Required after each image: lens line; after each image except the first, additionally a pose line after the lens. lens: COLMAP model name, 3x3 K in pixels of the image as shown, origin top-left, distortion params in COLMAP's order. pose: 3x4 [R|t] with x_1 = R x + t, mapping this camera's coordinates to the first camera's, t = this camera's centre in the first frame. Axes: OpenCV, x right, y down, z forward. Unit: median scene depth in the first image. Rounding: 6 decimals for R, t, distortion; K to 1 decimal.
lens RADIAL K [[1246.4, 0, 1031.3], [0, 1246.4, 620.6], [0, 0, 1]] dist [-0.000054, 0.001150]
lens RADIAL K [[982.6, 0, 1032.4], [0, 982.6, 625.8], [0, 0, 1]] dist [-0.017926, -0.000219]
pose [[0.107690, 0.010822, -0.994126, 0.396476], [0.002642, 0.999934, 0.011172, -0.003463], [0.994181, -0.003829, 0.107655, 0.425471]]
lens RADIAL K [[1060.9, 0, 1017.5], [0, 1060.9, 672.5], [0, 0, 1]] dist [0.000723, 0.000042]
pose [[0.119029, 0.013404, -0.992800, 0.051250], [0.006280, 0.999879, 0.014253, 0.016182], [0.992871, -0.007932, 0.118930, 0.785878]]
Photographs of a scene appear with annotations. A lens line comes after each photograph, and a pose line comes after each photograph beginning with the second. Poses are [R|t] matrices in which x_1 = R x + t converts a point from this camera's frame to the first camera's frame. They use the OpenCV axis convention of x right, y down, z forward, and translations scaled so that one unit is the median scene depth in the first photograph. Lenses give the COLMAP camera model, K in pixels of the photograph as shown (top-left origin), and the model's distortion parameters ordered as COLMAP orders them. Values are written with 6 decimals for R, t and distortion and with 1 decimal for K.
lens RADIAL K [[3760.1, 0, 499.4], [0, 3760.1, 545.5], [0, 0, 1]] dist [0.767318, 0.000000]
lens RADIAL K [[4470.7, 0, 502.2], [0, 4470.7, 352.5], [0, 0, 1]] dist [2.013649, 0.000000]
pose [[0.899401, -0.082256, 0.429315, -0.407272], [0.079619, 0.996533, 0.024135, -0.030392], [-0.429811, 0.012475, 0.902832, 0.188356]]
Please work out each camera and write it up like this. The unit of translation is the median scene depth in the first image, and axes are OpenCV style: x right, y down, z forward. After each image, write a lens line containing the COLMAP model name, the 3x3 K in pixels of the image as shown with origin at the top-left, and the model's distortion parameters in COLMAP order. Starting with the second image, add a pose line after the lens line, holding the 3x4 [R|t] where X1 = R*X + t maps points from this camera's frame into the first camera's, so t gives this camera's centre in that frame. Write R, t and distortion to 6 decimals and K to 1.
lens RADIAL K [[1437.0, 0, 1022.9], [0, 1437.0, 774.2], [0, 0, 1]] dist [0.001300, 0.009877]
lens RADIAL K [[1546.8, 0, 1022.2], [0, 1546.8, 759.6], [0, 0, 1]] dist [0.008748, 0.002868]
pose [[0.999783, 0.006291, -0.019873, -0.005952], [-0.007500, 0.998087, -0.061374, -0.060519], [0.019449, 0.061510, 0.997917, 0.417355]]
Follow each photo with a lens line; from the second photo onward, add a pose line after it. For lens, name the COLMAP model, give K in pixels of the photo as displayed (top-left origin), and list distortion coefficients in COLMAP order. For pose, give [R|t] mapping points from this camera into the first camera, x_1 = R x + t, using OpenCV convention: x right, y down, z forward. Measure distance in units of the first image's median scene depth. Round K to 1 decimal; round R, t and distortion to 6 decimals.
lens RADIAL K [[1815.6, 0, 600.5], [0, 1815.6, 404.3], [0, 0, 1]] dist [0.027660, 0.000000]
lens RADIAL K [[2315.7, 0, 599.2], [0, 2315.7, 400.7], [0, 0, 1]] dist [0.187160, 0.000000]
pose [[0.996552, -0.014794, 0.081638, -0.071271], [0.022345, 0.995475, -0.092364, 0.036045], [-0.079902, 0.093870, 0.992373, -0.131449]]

—————

Problem statement -> The required answer is the complete data, repeated exactly.

Your solution ->
Required after each image: lens line; after each image except the first, additionally a pose line after the lens. lens: COLMAP model name, 3x3 K in pixels of the image as shown, origin top-left, distortion params in COLMAP's order. pose: 3x4 [R|t] with x_1 = R x + t, mapping this camera's coordinates to the first camera's, t = this camera's centre in the first frame. Axes: OpenCV, x right, y down, z forward. Unit: median scene depth in the first image. Rounding: 6 decimals for R, t, distortion; K to 1 decimal.
lens RADIAL K [[1246.4, 0, 1031.3], [0, 1246.4, 620.6], [0, 0, 1]] dist [-0.000054, 0.001150]
lens RADIAL K [[982.6, 0, 1032.4], [0, 982.6, 625.8], [0, 0, 1]] dist [-0.017926, -0.000219]
pose [[0.107690, 0.010822, -0.994126, 0.396476], [0.002642, 0.999934, 0.011172, -0.003463], [0.994181, -0.003829, 0.107655, 0.425471]]
lens RADIAL K [[1060.9, 0, 1017.5], [0, 1060.9, 672.5], [0, 0, 1]] dist [0.000723, 0.000042]
pose [[0.119029, 0.013404, -0.992800, 0.051250], [0.006280, 0.999879, 0.014253, 0.016182], [0.992871, -0.007932, 0.118930, 0.785878]]
Photographs of a scene appear with annotations. A lens line comes after each photograph, and a pose line comes after each photograph beginning with the second. Poses are [R|t] matrices in which x_1 = R x + t converts a point from this camera's frame to the first camera's frame. They use the OpenCV axis convention of x right, y down, z forward, and translations scaled so that one unit is the median scene depth in the first photograph. Lenses give the COLMAP camera model, K in pixels of the photograph as shown (top-left origin), and the model's distortion parameters ordered as COLMAP orders them. Values are written with 6 decimals for R, t and distortion and with 1 decimal for K.
lens RADIAL K [[3760.1, 0, 499.4], [0, 3760.1, 545.5], [0, 0, 1]] dist [0.767318, 0.000000]
lens RADIAL K [[4470.7, 0, 502.2], [0, 4470.7, 352.5], [0, 0, 1]] dist [2.013649, 0.000000]
pose [[0.899401, -0.082256, 0.429315, -0.407272], [0.079619, 0.996533, 0.024135, -0.030392], [-0.429811, 0.012475, 0.902832, 0.188356]]
Please work out each camera and write it up like this. The unit of translation is the median scene depth in the first image, and axes are OpenCV style: x right, y down, z forward. After each image, write a lens line containing the COLMAP model name, the 3x3 K in pixels of the image as shown with origin at the top-left, and the model's distortion parameters in COLMAP order. Starting with the second image, add a pose line after the lens line, holding the 3x4 [R|t] where X1 = R*X + t maps points from this camera's frame into the first camera's, so t gives this camera's centre in that frame. Write R, t and distortion to 6 decimals and K to 1.
lens RADIAL K [[1437.0, 0, 1022.9], [0, 1437.0, 774.2], [0, 0, 1]] dist [0.001300, 0.009877]
lens RADIAL K [[1546.8, 0, 1022.2], [0, 1546.8, 759.6], [0, 0, 1]] dist [0.008748, 0.002868]
pose [[0.999783, 0.006291, -0.019873, -0.005952], [-0.007500, 0.998087, -0.061374, -0.060519], [0.019449, 0.061510, 0.997917, 0.417355]]
Follow each photo with a lens line; from the second photo onward, add a pose line after it. For lens, name the COLMAP model, give K in pixels of the photo as displayed (top-left origin), and list distortion coefficients in COLMAP order. For pose, give [R|t] mapping points from this camera into the first camera, x_1 = R x + t, using OpenCV convention: x right, y down, z forward. Measure distance in units of the first image's median scene depth. Round K to 1 decimal; round R, t and distortion to 6 decimals.
lens RADIAL K [[1815.6, 0, 600.5], [0, 1815.6, 404.3], [0, 0, 1]] dist [0.027660, 0.000000]
lens RADIAL K [[2315.7, 0, 599.2], [0, 2315.7, 400.7], [0, 0, 1]] dist [0.187160, 0.000000]
pose [[0.996552, -0.014794, 0.081638, -0.071271], [0.022345, 0.995475, -0.092364, 0.036045], [-0.079902, 0.093870, 0.992373, -0.131449]]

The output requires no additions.